A North Star Air plane carrying food for several remote First Nation communities has completed its deliveries for CBC Thunder Bay's 2017 Sounds of the Season.

The charter service airline took its shipments of food to Eabametoong, Neskantaga and Marten Falls First Nations on Friday. The communities are hundreds of kilometres north of Thunder Bay, Ont.

"This is going to be awesome, especially for the kids," said Lance Baxter Sr., who lives in Marten Falls, but added that the community is in a very difficult situation where even basic necessities are hard to come by.

"Our store is going to be going down, we have no gas station," he said. "We're in crisis."

Baxter said many members of the First Nation, located about 500 kilometres north of Thunder Bay, have left. He added that, for those who still call the community home, Friday's delivery will mean a lot.

"It means food in the kids' bellies and that's all I care about," he said.

The remoteness of the three communities that North Star delivered to on Friday means it's more difficult — and expensive — to transport even basic goods that far north; consequently, food, including staples like fruit, vegetables and fresh milk, can be hard to come by. The donations sent Friday were raised through the Sounds of the Season initiative. The food was supplied by a number of organizations, businesses and individuals.
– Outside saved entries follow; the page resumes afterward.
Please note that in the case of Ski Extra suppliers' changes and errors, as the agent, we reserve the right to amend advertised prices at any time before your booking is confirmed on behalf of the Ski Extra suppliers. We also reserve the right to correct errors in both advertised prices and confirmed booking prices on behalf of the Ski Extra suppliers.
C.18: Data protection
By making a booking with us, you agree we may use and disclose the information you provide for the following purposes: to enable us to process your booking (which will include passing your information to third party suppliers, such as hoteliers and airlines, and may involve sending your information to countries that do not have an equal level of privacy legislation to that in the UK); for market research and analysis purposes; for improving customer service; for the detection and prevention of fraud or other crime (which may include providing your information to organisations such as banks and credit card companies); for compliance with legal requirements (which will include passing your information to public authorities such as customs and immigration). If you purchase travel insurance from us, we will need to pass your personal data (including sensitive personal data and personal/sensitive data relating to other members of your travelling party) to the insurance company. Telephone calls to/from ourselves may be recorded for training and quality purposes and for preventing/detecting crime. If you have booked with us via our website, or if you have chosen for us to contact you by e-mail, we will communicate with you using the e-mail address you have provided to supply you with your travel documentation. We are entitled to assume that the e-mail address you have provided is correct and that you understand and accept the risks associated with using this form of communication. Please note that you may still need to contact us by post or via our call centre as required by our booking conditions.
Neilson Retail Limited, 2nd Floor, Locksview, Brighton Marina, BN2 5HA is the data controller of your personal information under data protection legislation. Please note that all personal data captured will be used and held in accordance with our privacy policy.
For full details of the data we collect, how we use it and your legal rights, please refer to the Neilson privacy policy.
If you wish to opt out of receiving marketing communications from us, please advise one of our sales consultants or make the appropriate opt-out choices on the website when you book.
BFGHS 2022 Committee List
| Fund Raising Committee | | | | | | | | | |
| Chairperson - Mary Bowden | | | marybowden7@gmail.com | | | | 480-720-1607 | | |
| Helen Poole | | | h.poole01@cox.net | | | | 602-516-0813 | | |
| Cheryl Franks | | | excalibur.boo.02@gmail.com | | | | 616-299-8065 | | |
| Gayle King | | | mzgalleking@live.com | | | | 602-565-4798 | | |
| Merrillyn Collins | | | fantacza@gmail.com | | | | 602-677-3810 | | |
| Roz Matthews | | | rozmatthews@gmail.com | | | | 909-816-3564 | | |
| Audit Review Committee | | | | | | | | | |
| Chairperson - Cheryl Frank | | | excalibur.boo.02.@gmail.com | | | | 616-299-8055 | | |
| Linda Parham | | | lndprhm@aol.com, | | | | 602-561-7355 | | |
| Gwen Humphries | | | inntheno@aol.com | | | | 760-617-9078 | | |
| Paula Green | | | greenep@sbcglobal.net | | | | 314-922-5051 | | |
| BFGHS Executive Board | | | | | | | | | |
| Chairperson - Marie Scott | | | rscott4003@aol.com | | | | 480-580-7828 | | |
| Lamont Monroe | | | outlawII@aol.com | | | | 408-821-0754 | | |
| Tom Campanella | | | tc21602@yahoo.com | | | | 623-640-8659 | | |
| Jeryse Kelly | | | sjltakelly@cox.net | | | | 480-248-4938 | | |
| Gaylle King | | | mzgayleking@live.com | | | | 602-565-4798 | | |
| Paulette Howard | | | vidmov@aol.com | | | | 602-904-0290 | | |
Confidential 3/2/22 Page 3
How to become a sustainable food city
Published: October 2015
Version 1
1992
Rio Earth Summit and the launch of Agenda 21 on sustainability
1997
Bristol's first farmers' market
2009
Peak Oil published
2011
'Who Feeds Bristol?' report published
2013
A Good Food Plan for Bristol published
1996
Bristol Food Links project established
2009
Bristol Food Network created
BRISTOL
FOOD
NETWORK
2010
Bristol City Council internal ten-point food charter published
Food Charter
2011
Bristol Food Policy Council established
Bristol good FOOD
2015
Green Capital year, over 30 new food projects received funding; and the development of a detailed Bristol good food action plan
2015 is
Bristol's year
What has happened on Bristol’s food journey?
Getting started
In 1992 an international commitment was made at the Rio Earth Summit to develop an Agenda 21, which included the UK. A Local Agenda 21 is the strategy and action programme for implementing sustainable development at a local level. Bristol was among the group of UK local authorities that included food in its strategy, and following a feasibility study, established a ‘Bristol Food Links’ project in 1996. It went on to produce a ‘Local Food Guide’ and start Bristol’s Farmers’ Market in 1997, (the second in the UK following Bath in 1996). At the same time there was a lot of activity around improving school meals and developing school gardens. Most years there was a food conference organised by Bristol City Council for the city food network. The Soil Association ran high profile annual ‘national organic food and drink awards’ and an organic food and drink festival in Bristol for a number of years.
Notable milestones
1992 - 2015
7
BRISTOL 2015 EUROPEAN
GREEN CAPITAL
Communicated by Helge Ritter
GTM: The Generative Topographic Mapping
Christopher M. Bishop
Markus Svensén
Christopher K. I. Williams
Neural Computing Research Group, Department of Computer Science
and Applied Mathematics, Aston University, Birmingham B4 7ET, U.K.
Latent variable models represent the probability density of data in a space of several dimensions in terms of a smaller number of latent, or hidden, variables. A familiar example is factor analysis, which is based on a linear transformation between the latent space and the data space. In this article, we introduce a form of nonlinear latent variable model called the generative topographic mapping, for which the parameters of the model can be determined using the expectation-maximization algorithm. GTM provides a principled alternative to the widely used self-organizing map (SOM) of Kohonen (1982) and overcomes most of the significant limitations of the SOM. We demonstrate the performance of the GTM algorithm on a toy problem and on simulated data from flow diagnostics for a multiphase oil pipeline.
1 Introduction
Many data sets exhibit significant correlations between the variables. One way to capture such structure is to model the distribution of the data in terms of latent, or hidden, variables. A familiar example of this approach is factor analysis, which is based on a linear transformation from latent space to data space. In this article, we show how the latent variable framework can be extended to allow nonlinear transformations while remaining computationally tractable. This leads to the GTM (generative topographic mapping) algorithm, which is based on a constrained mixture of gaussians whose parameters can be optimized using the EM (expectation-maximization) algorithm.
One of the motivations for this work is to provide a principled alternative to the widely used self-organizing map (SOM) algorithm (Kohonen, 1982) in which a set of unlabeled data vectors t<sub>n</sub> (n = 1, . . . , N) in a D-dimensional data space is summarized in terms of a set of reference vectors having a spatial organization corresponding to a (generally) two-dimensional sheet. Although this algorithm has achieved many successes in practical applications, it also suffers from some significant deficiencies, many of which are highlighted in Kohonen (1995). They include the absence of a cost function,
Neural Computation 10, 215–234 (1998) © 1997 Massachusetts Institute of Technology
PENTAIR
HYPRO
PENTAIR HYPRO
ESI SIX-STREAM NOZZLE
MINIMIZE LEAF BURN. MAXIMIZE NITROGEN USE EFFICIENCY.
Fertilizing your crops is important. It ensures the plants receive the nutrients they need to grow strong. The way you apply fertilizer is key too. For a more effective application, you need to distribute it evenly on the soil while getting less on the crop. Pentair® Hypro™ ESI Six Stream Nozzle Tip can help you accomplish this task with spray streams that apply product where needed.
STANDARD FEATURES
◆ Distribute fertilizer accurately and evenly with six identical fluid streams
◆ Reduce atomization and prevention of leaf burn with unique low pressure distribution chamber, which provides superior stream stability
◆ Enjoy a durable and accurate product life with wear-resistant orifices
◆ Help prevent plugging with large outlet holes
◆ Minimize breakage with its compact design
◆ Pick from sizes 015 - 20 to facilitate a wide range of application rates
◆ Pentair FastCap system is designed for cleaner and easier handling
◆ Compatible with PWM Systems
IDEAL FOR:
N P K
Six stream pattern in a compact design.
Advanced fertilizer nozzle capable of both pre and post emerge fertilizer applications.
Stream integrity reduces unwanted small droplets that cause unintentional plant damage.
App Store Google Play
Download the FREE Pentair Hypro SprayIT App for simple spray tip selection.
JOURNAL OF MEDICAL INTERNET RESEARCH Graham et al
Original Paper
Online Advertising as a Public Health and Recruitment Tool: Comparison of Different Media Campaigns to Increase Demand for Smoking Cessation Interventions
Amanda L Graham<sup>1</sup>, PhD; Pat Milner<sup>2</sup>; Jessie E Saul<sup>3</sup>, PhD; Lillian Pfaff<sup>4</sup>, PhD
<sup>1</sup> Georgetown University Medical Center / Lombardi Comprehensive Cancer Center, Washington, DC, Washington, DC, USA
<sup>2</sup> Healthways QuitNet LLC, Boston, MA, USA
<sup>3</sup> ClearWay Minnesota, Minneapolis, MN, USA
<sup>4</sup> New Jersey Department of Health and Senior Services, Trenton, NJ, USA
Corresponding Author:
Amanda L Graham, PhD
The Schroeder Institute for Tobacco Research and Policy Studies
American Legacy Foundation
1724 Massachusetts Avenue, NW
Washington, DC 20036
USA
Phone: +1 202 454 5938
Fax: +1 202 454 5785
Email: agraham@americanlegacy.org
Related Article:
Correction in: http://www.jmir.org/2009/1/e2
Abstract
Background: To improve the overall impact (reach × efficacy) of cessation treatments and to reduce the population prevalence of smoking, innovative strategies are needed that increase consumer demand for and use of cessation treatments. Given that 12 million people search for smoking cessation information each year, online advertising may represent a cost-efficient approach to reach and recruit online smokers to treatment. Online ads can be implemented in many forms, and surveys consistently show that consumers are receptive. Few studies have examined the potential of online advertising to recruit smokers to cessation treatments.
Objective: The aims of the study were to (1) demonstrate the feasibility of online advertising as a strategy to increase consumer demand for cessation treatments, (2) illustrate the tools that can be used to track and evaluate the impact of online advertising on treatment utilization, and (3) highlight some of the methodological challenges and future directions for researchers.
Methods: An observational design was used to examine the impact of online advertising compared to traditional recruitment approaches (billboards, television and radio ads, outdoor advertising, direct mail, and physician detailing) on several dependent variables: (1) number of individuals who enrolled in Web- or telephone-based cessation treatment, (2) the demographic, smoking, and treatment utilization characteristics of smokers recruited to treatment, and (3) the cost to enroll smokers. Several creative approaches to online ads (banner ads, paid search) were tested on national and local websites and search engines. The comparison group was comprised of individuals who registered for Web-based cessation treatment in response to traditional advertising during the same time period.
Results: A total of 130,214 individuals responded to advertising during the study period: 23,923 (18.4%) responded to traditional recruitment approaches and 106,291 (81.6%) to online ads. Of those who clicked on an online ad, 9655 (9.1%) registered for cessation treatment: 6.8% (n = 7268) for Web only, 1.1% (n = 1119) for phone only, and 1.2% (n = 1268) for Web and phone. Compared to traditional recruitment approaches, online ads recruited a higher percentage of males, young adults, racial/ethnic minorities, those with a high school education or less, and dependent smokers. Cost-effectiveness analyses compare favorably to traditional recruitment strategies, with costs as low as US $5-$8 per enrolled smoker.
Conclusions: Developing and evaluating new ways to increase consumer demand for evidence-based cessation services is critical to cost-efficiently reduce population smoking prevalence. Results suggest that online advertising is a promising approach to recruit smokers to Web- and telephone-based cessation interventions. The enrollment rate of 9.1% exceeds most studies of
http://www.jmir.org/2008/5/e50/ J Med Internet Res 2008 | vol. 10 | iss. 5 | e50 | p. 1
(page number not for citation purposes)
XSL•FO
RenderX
"Most likely, it's going to mean relief for the people, not having to worry about food for about a month," Marten Falls First Nation Chief Bruce Achneepineskum said. "The communities need foods that are fresh, and we're always looking at a way to provide that for the community. It's difficult."

Neskantaga Land

North Star Air's second stop on Friday was in Neskantaga First Nation. (Chris Ensing / CBC)

Prior to touchdown in Marten Falls, the North Star Air PC-12 aircraft stopped in Neskantaga and Eabametoong.

"It helps the families that are in need," said William Moonias, a council member in Neskantaga.

"Getting stuff up here is, you're looking at almost double price of everything. It helps the family that needs help."

Moonias added that food will go far in a close-knit community. "I'd like to thank everyone for the support."

"Very generous," said Eabametoong Coun. Harry Papah, after the plane landed in the community of about 1,500 Friday morning and boxes of food were being unloaded. About 1,800 kilograms of food, including turkeys, was donated to the First Nation.

Prior to takeoff Friday morning, officials with North Star Air told CBC Thunder Bay's Superior Morning about the anticipation they were feeling.

"[I feel] really good, looking forward to it," said company spokesperson John Beardy. "The bright part is usually when you get to the community and see the people there, the leadership and whoever comes out to help out."

"That's where the excitement happens."

In total, Sounds of the Season is expected to provide food — ranging from canned goods and other pantry items to fresh produce — to more than 8,000 people, many of whom are children.